Exercise |
For this exercise, copy the records below exactly and exclude every image.

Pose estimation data

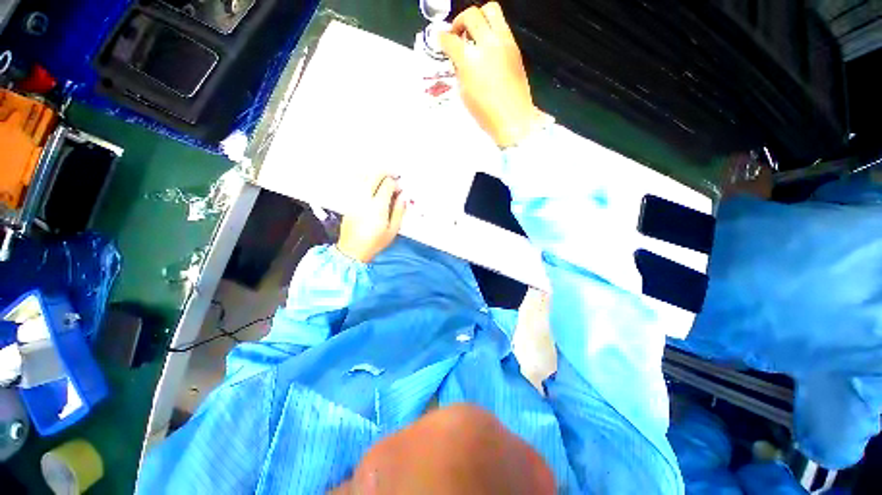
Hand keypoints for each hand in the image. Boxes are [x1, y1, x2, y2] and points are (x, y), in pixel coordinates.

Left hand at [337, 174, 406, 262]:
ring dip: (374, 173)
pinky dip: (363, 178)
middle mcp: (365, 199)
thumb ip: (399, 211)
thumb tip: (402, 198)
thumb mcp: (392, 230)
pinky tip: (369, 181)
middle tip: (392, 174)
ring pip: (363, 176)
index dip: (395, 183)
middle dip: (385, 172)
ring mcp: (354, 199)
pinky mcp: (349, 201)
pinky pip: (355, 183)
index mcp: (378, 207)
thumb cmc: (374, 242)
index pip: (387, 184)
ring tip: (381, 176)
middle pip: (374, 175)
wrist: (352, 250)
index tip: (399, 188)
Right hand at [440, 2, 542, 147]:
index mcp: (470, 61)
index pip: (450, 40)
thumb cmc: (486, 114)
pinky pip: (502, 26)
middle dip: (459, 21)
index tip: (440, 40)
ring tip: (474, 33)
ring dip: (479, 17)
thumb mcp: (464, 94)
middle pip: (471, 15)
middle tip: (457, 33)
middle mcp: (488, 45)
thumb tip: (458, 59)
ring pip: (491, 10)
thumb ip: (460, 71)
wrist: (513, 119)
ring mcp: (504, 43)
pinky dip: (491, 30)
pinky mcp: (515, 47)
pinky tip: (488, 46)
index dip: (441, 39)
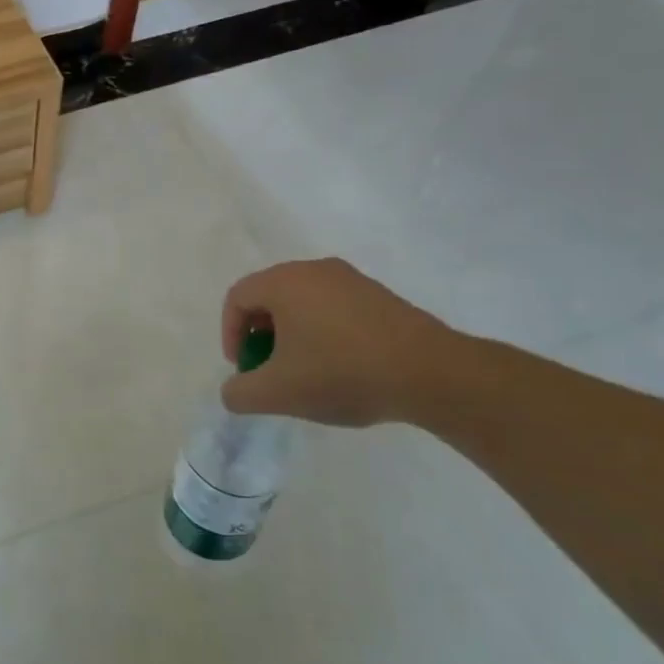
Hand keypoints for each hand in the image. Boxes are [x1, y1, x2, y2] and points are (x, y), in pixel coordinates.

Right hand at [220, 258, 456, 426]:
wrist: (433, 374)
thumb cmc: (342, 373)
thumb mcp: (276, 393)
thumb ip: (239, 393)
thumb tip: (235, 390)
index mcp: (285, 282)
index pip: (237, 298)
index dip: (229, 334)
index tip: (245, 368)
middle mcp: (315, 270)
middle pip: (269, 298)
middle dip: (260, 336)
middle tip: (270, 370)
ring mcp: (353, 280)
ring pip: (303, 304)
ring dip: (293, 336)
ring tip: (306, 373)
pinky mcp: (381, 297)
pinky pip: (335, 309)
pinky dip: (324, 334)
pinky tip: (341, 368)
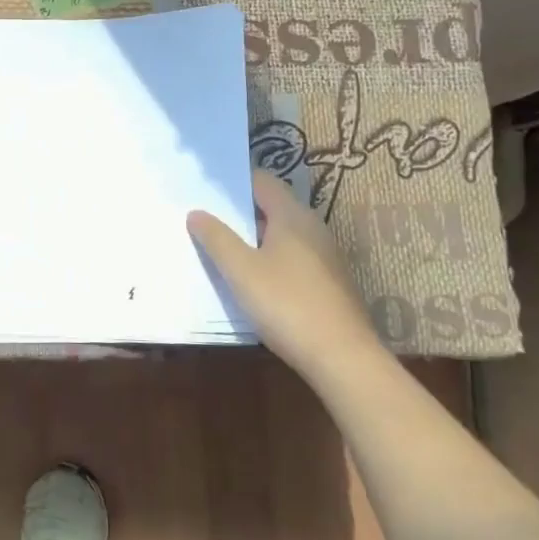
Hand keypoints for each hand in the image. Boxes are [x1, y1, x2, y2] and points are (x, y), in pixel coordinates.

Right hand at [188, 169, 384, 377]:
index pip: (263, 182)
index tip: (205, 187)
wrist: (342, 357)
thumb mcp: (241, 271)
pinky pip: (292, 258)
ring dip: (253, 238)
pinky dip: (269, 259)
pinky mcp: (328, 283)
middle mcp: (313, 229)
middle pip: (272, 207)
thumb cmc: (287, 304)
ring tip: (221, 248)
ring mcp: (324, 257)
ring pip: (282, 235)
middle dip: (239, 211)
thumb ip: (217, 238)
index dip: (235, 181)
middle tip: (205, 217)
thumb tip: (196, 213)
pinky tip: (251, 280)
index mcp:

Written solution |
Hand keypoints for each hand in the image. Boxes are [x1, y1, x2, y2] and points are (x, y), in pixel coordinates.

Left hand at [337, 174, 406, 262]:
ring dip: (374, 173)
pinky dip: (363, 178)
middle mcp: (365, 199)
thumb ip: (399, 211)
thumb tip: (402, 198)
thumb mcp: (392, 230)
pinky tip: (369, 181)
middle tip: (392, 174)
ring pip: (363, 176)
index dip: (395, 183)
middle dip: (385, 172)
ring mcp: (354, 199)
pinky mcp: (349, 201)
pinky pip: (355, 183)
index mcp: (378, 207)
thumb cmc: (374, 242)
index pip: (387, 184)
ring tip: (381, 176)
middle pip: (374, 175)
wrist: (352, 250)
index tip: (399, 188)
Right hand at [440, 2, 542, 147]:
index mcp: (470, 61)
index pip: (450, 40)
thumb cmc: (486, 114)
pinky pip: (502, 26)
middle dip: (459, 21)
index tip: (440, 40)
ring tip: (474, 33)
ring dip: (479, 17)
thumb mcp: (464, 94)
middle pip: (471, 15)
middle tip: (457, 33)
middle mcp: (488, 45)
thumb tip: (458, 59)
ring pip: (491, 10)
thumb ip: (460, 71)
wrist: (513, 119)
ring mcp: (504, 43)
pinky dip: (491, 30)
pinky mcp: (515, 47)
pinky tip: (488, 46)
index dip: (441, 39)
Hand keypoints for each hand in the image. Boxes are [x1, y1, x2, y2] and points are (x, y), in pixel coordinates.

Right hand at [220, 258, 456, 426]:
wrist: (433, 374)
thumb cmc: (342, 373)
thumb mcp: (276, 393)
thumb ip: (239, 393)
thumb tip: (235, 390)
index mcp: (285, 282)
index pip: (237, 298)
index dip: (229, 334)
index tip: (245, 368)
middle mcp: (315, 270)
middle pip: (269, 298)
middle dip: (260, 336)
middle tip: (270, 370)
ring mcp: (353, 280)
ring pip: (303, 304)
ring dip: (293, 336)
ring tip: (306, 373)
pinky mcp: (381, 297)
pinky pip: (335, 309)
pinky dip: (324, 334)
pinky tip: (341, 368)
Hand keypoints for each hand in the image. Boxes are [x1, y1, x2, y2] and points are (x, y), in pixel coordinates.

Right hand at [188, 169, 384, 377]:
index pip: (263, 182)
index tip: (205, 187)
wrist: (342, 357)
thumb mcp: (241, 271)
pinky pip: (292, 258)
ring dip: (253, 238)
pinky dip: (269, 259)
pinky mcp: (328, 283)
middle mcp: (313, 229)
middle pip: (272, 207)
thumb cmc: (287, 304)
ring tip: (221, 248)
ring mcp: (324, 257)
ring pip: (282, 235)
middle dip: (239, 211)
thumb ip: (217, 238)
index dip: (235, 181)
middle tip: (205, 217)
thumb tip: (196, 213)
pinky tip: (251, 280)
index mcp:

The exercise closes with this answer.